Elektriğin geri dönmesini izleyen dakikalarda yapılan ilk iş, taşıyıcı bir bellek olduğu anlaşılan ayçiçeğine kaydedilmiş görüntüyü izlemesi için Mateusz'a bir oda tahsis edilmesiydi. Şimdi yarım saat oluyordu ve ben, o içeri girdiğinden beri koridorda volta atıyordum. Yarım saatlik yürüyüş bacak kaslarımı sızlatmaya yetmişti, fakat o an için düşüneceğim en son şeydi bu. Panikle körüklenen bir soba gibiydim, oda kapısının önünden her geçişimde kızışıyordum. Bu geçişlerde, Lottie'nin sesi olduğunu düşündüğüm bir mırıltıyı hayal meyal duyuyordum. Her seferinde bunu dayanılmaz buluyor, adımlarımı çabuklaştırarak, neredeyse kaçarcasına geçiyordum oradan. İnsanlar ölür de sesleri nasıl yaşamaya devam eder? diye soruyordum, Nasıl bu insanlar, kemikleri toprağa karıştıktan çok sonra bile seni çağırıp dururlar?
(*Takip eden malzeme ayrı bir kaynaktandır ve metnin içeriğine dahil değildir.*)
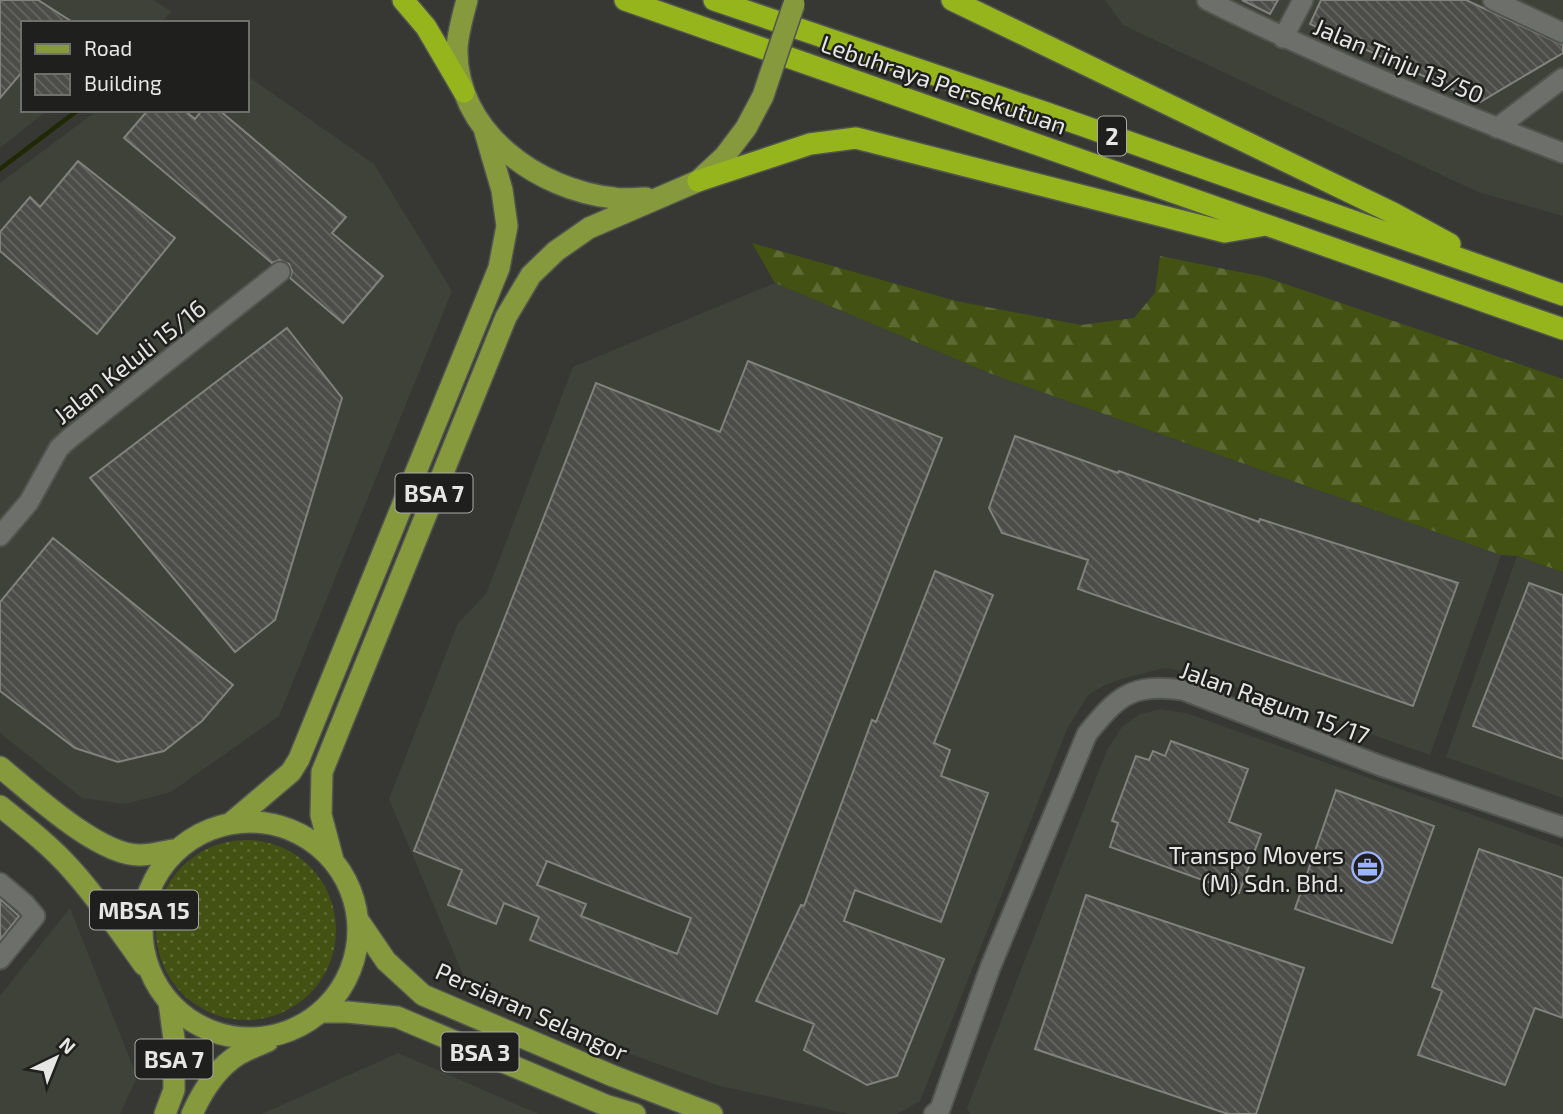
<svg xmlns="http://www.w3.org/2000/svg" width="1563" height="1114" font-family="'Exo 2',sans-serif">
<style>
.built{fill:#3f4238}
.grass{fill:url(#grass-dots)}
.forest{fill:url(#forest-firs)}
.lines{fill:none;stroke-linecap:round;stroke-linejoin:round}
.stream{stroke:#1f2800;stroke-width:4.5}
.building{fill:url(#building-back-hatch);stroke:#81827d;stroke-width:2;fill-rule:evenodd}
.minor-casing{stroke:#525450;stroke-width:23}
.major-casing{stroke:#525450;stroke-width:24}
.highway-casing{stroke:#525450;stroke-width:24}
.minor{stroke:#6d6f6a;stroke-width:19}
.major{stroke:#86993c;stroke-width:21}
.highway{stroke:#96b51d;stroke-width:21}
.major-bridge-casing{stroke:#525450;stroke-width:24;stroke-linecap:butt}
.major-bridge{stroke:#86993c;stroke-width:21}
.labels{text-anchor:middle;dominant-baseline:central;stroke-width:5;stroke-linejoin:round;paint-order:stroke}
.shield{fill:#1f1f1d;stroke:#aaaba8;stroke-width:2}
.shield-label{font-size:23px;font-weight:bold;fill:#e6e7e4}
.street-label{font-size:24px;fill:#e6e7e4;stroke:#1f1f1d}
.poi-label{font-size:24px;fill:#e6e7e4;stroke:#1f1f1d;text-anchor:end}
</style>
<defs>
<pattern id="grass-dots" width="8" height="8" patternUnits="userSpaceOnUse" patternTransform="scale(1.75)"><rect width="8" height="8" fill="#435112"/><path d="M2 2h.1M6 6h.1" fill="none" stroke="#5e6a34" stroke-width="1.8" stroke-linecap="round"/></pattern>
<pattern id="forest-firs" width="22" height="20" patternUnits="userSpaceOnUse" patternTransform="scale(1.75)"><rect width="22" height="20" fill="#435112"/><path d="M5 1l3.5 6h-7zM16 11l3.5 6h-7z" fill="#5e6a34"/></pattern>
<pattern id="building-back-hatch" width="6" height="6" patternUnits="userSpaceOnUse" patternTransform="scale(1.75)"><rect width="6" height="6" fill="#4c4d49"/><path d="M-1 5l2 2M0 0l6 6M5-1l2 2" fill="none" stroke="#666763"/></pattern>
</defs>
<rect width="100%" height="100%" fill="#373834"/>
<path class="built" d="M0 0H153L172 12 159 23H23V110H48L0 148Z
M1105 0H1563V216L1478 192 1123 25Z
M247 76 374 164 452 291 279 716 171 792 125 804 82 798 0 733V183L98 110H247Z
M775 283 994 375 1501 555 1430 755 1195 673 1164 668 1125 678 1107 684 1088 695 1067 729 920 1101 897 1114H849L720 1086 565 1031 469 989 389 799 458 623 486 594 573 367Z
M1517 556 1563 572V798L1446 757Z
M1161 709 1186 713 1563 847V1114H970L967 1108 1107 750 1122 727 1140 714Z
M70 908 137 1077 120 1114H0V996Z
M398 1053 534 1112 540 1114H262Z"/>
<path class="grass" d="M156 930a90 90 0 1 1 180 0a90 90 0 1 1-180 0Z"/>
<path class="forest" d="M752 243 956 301 1081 325 1134 318 1155 293 1160 256 1265 277 1563 379V572L1517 556 1501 555 994 375 775 283Z"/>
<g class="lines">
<path class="stream" d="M0 169 78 110"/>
</g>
<path class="building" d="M0 0H38L74 23H23V71L0 98Z
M1242 0H1278L1270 14Z
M1321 0H1466L1563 45V53L1480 102 1310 24Z
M148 110H184L195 119 202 110H219L346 217 332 233 383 276 343 323 290 278 292 271 289 264 279 260 272 263 124 138Z
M78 161 175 238 97 334 0 251V232L30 197 40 207Z
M287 328 342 398 275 620 235 652 90 478Z
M748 361 942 438 717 1014 530 940 539 917 504 903 496 924 448 905 462 870 414 851 596 383 720 432ZM547 861 691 918 677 954 581 916 586 904 537 885Z
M1015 436 1118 473 1119 471 1259 522 1260 519 1458 583 1413 706 1078 589 1088 560 1002 533 989 508Z
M53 538 233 685 202 721 164 751 118 762 75 748 0 691V602Z
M935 571 993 595 934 743 950 750 941 776 988 793 941 922 855 890 844 921 944 959 897 1076 867 1085 804 1050 814 1024 756 1001 801 905 804 906 872 720 876 722Z
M1529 583 1563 595V759L1473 726Z
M1171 741 1248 769 1229 822 1261 834 1239 893 1110 847 1118 823 1112 821 1136 756 1149 760 1153 751 1165 756Z
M1336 790 1434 826 1392 943 1295 909Z
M1479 849 1563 878V1018L1535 1008 1505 1085 1418 1055 1442 991 1432 987Z
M1086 895 1304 968 1256 1114H1228L1035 1049Z
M0 899 19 916 0 940Z"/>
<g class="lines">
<defs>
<path id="minor" d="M1207 0C1323 58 1443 107 1563 153
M1493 0 1563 33
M1283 38 1303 0
M1497 128 1563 78
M0 536 29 502 59 448 70 438 280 272
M0 883 25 904 35 916 0 959
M934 1114 940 1109 990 968 1087 734C1118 696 1131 683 1183 690L1381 766 1563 827"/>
<path id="major" d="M467 0C463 15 458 32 457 48 455 131 537 190 614 198 624 200 636 198 646 198
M0 767C32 793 99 856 140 855 152 855 166 851 178 849
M0 806C25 826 51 846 72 870 99 900 121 933 144 965
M142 930a108 108 0 1 1 216 0a108 108 0 1 1-216 0Z
M231 823 291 772 299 759 499 268 507 226 502 190 485 132
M333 860 321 815 322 772 506 317 531 275 556 251 589 228 698 181 724 157 746 128 763 96 770 75
M358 920 386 961 423 995 613 1076 712 1114
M322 1012H347L397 1017 605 1105 635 1114
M165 1114 174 1090V1039L169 1002
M192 1114C201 1094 215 1072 232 1059 242 1051 257 1046 268 1041"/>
<path id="highway" d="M403 0 426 27 464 92
M625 0 1563 329
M714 0 1044 112 1563 295
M952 0 1393 213 1450 244
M698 181 810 144 856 138 1225 232 1266 225"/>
</defs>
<use href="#minor" class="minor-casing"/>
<use href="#major" class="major-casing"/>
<use href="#highway" class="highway-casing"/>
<use href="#minor" class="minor"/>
<use href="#major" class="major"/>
<use href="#highway" class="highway"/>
<defs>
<path id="major-bridge" d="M770 75 794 4"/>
</defs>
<use href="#major-bridge" class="major-bridge-casing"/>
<use href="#major-bridge" class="major-bridge"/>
</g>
<defs>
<symbol id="office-ring" viewBox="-11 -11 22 22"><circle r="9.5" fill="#1f1f1d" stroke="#9eb3fd" stroke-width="1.5"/><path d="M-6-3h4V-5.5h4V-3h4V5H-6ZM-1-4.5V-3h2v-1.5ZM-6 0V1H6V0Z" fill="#9eb3fd"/></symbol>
</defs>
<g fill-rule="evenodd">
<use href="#office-ring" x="1350" y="850" width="35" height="35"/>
</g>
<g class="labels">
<g class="shield">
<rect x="1098" y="116.5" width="28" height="39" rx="5"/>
<rect x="395.5" y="473.5" width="77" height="39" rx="5"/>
<rect x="90" y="890.5" width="108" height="39" rx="5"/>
<rect x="441.5" y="1032.5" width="77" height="39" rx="5"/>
<rect x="135.5" y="1039.5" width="77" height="39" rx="5"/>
</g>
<g class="shield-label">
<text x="1112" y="136">2</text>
<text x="434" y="493">BSA 7</text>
<text x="144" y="910">MBSA 15</text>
<text x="480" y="1052">BSA 3</text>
<text x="174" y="1059">BSA 7</text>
</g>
<g class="street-label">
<text transform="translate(1399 60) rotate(23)">Jalan Tinju 13/50</text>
<text transform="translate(944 84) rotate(19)">Lebuhraya Persekutuan</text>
<text transform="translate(129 361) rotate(-38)">Jalan Keluli 15/16</text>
<text transform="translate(1275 702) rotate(20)">Jalan Ragum 15/17</text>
<text transform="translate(532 1011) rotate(24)">Persiaran Selangor</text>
</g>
<g class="poi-label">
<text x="1344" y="854">Transpo Movers<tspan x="1344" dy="28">(M) Sdn. Bhd.</tspan></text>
</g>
</g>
<rect x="21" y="21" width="228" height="91" fill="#1f1f1d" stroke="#6f6f6d" stroke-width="2"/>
<rect x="35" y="44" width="35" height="10" fill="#86993c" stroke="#6f6f6d" stroke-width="2"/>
<text x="84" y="56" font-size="21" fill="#e6e7e4">Road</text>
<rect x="35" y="74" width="35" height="21" fill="url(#building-back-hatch)" stroke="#6f6f6d" stroke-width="2"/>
<text x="84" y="91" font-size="21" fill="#e6e7e4">Building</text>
<g transform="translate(56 1058) rotate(43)" stroke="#1f1f1d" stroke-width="5" paint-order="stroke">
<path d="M0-5L12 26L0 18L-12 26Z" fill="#e6e7e4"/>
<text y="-10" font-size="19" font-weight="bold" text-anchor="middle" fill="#e6e7e4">N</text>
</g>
</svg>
Bir kez daha kapıya yaklaşıyor, Lottie'yi duyuyordum. "İşte Deniz, senin hikâyen..." diye başlıyordu söze, ilk defa netti sesi. Ayaklarım yine birbirine dolaşıyordu.

'Deniz.' demişti Lottie.

Meraklanmıştım haliyle. Acaba o gün, şölen bahçesinde oturduğumuzda, bana tasarlanan geçmişini anlattığında ve ben kendimi kaptırıp gözlerindeki dalgada sürüklenirken, bana söylemediği ismi bu muydu? Ne tuhaf, o zaman sorsanız hayatımda hiç deniz görmediğimi söylerdim. Fakat şimdi biliyorum, ben bu dünyada görülebilecek en güzel Deniz'i görmüşüm. Ben aslında, en başından beri, denizlerin neye benzediğini biliyormuşum. Nazikmiş denizler. Mavi ve engin sularmış gözleri, ruhu okşayan. Denizlere âşık olurmuş insan.
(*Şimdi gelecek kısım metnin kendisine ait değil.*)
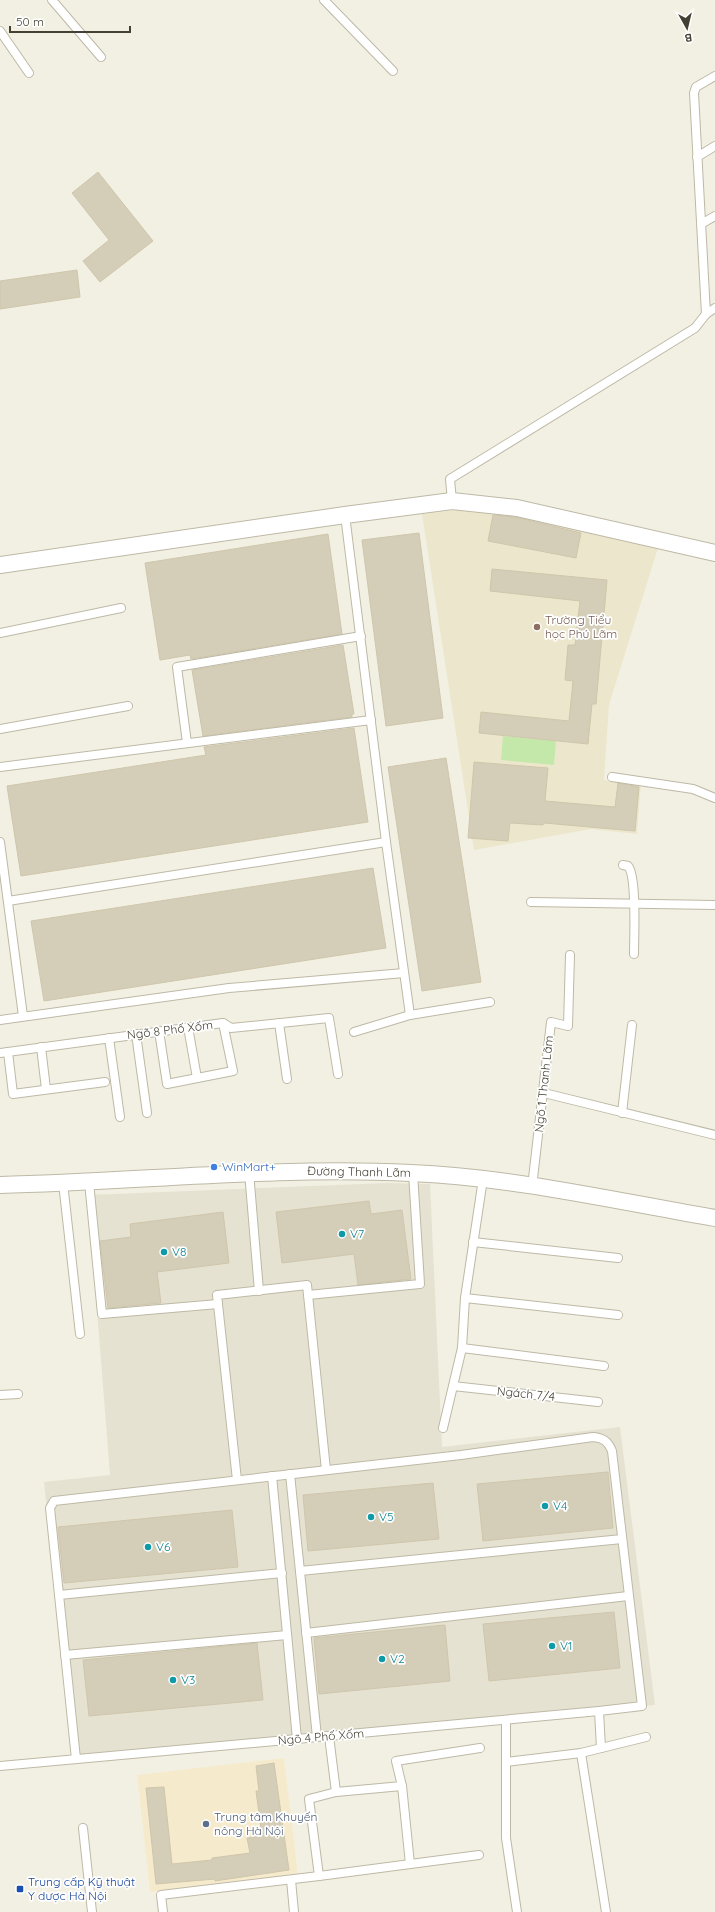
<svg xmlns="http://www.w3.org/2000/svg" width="715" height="1912" viewBox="0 0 715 1912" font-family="Quicksand,sans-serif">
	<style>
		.residential { fill: #e6e2d1 }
		.commercial { fill: #f6eacd }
		.education { fill: #ece7cc }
		.green { fill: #c4e8aa }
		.building { fill: #d4cdb8; stroke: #cfc6ab }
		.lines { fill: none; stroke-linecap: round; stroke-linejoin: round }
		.service-casing { stroke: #beb9a6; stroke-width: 10 }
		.minor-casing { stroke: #beb9a6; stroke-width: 18 }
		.service { stroke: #fff; stroke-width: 8 }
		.minor { stroke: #fff; stroke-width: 16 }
		.education-dot { fill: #8d6e63; stroke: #fff; stroke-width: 1.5 }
		.shop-dot { fill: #3f7fe0; stroke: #fff; stroke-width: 1.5 }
		.culture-dot { fill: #0f9aa8; stroke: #fff; stroke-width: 1.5 }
		.service-dot { fill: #5c6f8a; stroke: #fff; stroke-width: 1.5 }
		.transit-dot { fill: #1a4fb4; stroke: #fff; stroke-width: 1.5 }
		.labels { text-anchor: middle; stroke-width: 3.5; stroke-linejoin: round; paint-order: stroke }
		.education-label { font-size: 12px; fill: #785e54; stroke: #fff; text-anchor: start }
		.street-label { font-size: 12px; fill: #444033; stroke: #fff }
		.shop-label { font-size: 12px; fill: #366cbe; stroke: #fff; text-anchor: start }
		.culture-label { font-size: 12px; fill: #0d838f; stroke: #fff; text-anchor: start }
		.service-label { font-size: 12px; fill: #4e5e75; stroke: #fff; text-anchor: start }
		.transit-label { font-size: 12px; fill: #164399; stroke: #fff; text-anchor: start }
	</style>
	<rect width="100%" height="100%" fill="#f2f0e3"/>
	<polygon class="residential" points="388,1183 430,1184 442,1447 620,1427 655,1705 72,1756 44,1482 110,1475 88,1195"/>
	<polygon class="commercial" points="284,1758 298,1875 150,1892 137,1775"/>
	<polygon class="education" points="466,509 495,510 658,548 609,705 604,780 641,783 637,834 591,829 474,850 422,514"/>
	<polygon class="green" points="503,736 556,741 554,765 501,760"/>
	<g class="building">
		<polygon points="98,172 153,241 100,282 83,261 109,240 72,193"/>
		<polygon points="77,270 80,297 0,309 0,281"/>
		<polygon points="493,515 515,517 581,533 576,558 488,541"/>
		<polygon points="419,533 443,718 386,726 362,540"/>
		<polygon points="328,534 342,634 191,659 190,655 160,660 145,563"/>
		<polygon points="492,569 607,580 596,704 592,704 588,744 479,733 481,712 569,721 573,681 565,680 568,645 575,645 580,601 490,591"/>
		<polygon points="343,645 354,714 352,714 352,717 203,736 192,670"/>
		<polygon points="354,728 368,822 21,876 7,786 206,755 204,747"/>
		<polygon points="446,758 481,982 422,991 388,767"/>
		<polygon points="474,762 548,768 545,801 615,807 618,783 639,787 635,831 544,823 543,825 510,823 508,841 468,838"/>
		<polygon points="373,868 386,948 44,1001 31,921"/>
		<polygon points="369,1201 371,1214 402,1210 411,1279 358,1285 354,1254 282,1263 276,1212"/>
		<polygon points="223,1212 229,1263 157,1272 161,1303 108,1308 100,1241 131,1237 130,1224"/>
		<polygon points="608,1472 613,1528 483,1541 477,1484"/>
		<polygon points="433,1483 439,1539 308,1551 303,1495"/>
		<polygon points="232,1510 238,1567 64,1583 58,1527"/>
		<polygon points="614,1612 620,1668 489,1681 483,1624"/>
		<polygon points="445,1625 450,1681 319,1694 314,1638"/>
		<polygon points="257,1643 263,1700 89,1716 83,1660"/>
		<polygon points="274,1763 289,1870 215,1881 215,1879 156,1884 146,1788 164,1787 172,1864 212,1860 212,1858 250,1853 247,1838 262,1836 256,1791 259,1791 256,1766"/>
	</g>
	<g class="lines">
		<g class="service-casing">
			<g id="service">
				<polyline points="52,0 101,57"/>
				<polyline points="324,0 393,71"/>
				<polyline points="0,31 29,73"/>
				<polyline points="697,157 715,146"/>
				<polyline points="701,224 715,216"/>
				<polyline points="706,314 694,93 696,87 715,76"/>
				<polyline points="452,501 450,479 695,328 706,314 715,308"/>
				<polyline points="345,515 386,842 410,1015 354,1032"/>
				<polyline points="0,633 121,608"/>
				<polyline points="0,729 128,706"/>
				<polyline points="187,743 177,667 361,636"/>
				<polyline points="0,767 371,720"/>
				<polyline points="612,777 693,789 715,798"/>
				<polyline points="0,842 23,1016"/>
				<path d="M623 865 628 866C637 876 634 938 634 954"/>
				<polyline points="8,901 386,842"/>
				<polyline points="531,902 715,905"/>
				<polyline points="410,1015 490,1002"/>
				<polyline points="0,1020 229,988 404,973"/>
				<polyline points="279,1023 287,1079"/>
				<polyline points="188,1027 197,1078"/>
				<polyline points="159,1031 167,1084 233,1071 223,1023"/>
				<polyline points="136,1034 147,1113"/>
				<polyline points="109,1038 120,1117"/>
				<polyline points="41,1047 46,1089"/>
				<polyline points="8,1052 13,1094 105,1082"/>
				<polyline points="0,1053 223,1023 231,1028 329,1018 338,1074"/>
				<polyline points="544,1093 715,1135"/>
				<polyline points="622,1113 632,1025"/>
				<polyline points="249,1172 259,1291"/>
				<polyline points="89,1182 102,1314 218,1304"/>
				<polyline points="63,1183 80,1334"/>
				<polyline points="532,1187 551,1022 568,1026 570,955"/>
				<polyline points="473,1242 618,1258"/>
				<polyline points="308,1295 420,1284 413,1173"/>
				<polyline points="465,1298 618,1315"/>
				<polyline points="462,1348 604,1366"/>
				<polyline points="453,1386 598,1402"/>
				<polyline points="0,1395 18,1394"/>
				<polyline points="443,1428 462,1348 465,1298 483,1179"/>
				<polyline points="290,1474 317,1737"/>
				<polyline points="272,1476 297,1739"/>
				<polyline points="237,1480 217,1295 307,1285 326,1470"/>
				<polyline points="300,1571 622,1539"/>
				<polyline points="59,1595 282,1573"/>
				<polyline points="306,1633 628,1596"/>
				<polyline points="65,1655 287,1635"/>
				<polyline points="599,1711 601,1748"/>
				<polyline points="506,1720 506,1838 517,1912"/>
				<polyline points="329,1736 336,1792 309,1799 319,1876 479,1855"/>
				<polyline points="581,1753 606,1912"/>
				<polyline points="506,1762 581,1753 646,1737"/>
				<path d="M0 1766 297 1739 317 1737 599 1711 642 1706 612 1451C608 1441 603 1438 593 1437L461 1455 54 1501 50 1508 76 1759"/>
				<polyline points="402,1786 410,1864"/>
				<polyline points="336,1792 402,1786 396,1761 480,1748"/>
				<polyline points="83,1828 92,1912"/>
				<polyline points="291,1880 294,1912"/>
				<polyline points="163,1912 161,1895 319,1876"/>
			</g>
		</g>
		<g class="minor-casing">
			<g id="minor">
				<polyline points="0,565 345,515 452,501 517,508 715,553"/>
				<path d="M0 1185C137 1182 274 1166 411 1173 511 1177 616 1201 715 1218"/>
			</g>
		</g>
		<use href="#service" class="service"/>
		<use href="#minor" class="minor"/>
	</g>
	<circle class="education-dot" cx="537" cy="627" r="4"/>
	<circle class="shop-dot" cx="214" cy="1167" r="4"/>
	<g class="culture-dot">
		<circle cx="342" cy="1234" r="4"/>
		<circle cx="164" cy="1252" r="4"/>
		<circle cx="545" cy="1506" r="4"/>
		<circle cx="371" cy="1517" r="4"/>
		<circle cx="148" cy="1547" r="4"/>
		<circle cx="552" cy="1646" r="4"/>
		<circle cx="382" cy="1659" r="4"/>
		<circle cx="173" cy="1680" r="4"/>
	</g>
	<circle class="service-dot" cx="206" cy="1824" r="4"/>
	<rect class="transit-dot" x="16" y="1885" width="8" height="8" rx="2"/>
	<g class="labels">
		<g class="education-label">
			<text x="545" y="624">Trường Tiểu<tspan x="545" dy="14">học Phú Lãm</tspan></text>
		</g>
		<g class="street-label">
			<text transform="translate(170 1030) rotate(-7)" y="4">Ngõ 8 Phố Xốm</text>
			<text transform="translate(544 1084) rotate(-84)" y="4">Ngõ 1 Thanh Lãm</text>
			<text transform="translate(359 1172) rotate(1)" y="4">Đường Thanh Lãm</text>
			<text transform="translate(526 1394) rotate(6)" y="4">Ngách 7/4</text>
			<text transform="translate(321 1737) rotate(-5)" y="4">Ngõ 4 Phố Xốm</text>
		</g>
		<g class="shop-label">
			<text x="222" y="1171">WinMart+</text>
		</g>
		<g class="culture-label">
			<text x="350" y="1238">V7</text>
			<text x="172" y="1256">V8</text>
			<text x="553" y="1510">V4</text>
			<text x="379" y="1521">V5</text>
			<text x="156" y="1551">V6</text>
			<text x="560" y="1650">V1</text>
			<text x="390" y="1663">V2</text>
			<text x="181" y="1684">V3</text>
		</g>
		<g class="service-label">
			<text x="214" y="1821">Trung tâm Khuyến<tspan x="214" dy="14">nông Hà Nội</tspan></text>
		</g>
		<g class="transit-label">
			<text x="28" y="1886">Trung cấp Kỹ thuật<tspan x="28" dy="14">Y dược Hà Nội</tspan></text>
		</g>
	</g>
	<g transform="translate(687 28) rotate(172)" stroke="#ffffff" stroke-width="3" paint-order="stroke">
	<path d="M0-3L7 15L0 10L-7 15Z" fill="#444033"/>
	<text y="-6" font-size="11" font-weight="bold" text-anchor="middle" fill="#444033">B</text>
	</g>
	<path d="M10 26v6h120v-6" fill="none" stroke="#444033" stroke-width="2"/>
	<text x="16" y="26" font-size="12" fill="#444033" stroke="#ffffff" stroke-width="3" paint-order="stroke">50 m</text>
</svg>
Benim denizimse şimdi bu kapının arkasında bir fırtınayı bekliyordu.

Mateusz'un kendisiyle ilgili gerçekleri bu şekilde öğrenmesini hiç istemezdim. Koridorda, Chester'la tartışmamız üzerine çıkıp gelmesi, hayatının bir yalandan ibaret olduğunu ayaküstü duyması, bunların hepsi benim dikkatsizliğimin ve fevri davranışımın sonucuydu. Oysa o gün, Mateusz'u uyurken ziyaret ettiğimde ona bir söz vermiştim. Ne pahasına olursa olsun ona gerçekleri anlatacak kişi ben olacaktım. Gönlünü avuçlarımda ürkek bir kuş gibi tutacak, kendi cesaretimle besleyecektim onu, vakti geldiğinde uçuracaktım görkemli semalara, bana ihtiyacı kalmadığından emin olduğumda.